In the wake of the violence in Charlottesville, President Donald Trump has come under fire for not immediately and clearly condemning American racists. It's not the first time. Reveal reporter Will Carless describes how Trump and those close to him have often played down the threat of violence committed by white supremacists across the country.

Next, Reveal host Al Letson talks to Christian Picciolini who co-founded Life After Hate – a nonprofit organization that helps members of white nationalist organizations leave behind a life of violence. Picciolini was a skinhead for eight years, but was able to extricate himself from the group. He talks about how young people are recruited by hate groups and warns that while many white supremacists have learned to put on a “media friendly face,” the discussions behind closed doors remain very violent.

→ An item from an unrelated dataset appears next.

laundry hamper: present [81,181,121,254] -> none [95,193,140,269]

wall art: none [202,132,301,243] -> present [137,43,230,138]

One of the most prominent white supremacists in Charlottesville was Richard Spencer. He has made it pretty clear that the violence last week will only galvanize his movement further. We revisit Al's interview with Spencer in which they discuss whether the rhetoric and the actions of his movement for a white ethnostate are inciting violence.

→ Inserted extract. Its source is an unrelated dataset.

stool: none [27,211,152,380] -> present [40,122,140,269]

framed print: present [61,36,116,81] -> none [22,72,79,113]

The Trump administration frames terrorism in America as a problem perpetuated by radical Muslims and as such, ignores the dozens of instances of terrorism committed by radical right-wing groups. We revisit Al's interview with terrorism expert Daryl Johnson who explains that right-wing extremists are responsible for nearly twice as many domestic terrorism incidents as those who claim to act in the name of Islam.

Finally, we look at the Trump administration's take on another racially charged issue: college admissions. Recently, the Department of Justice said it plans to hire attorneys to investigate “intentional race-based discrimination in college and university admissions.” Al speaks with legal strategist Edward Blum who has filed lawsuits challenging race-based college admissions.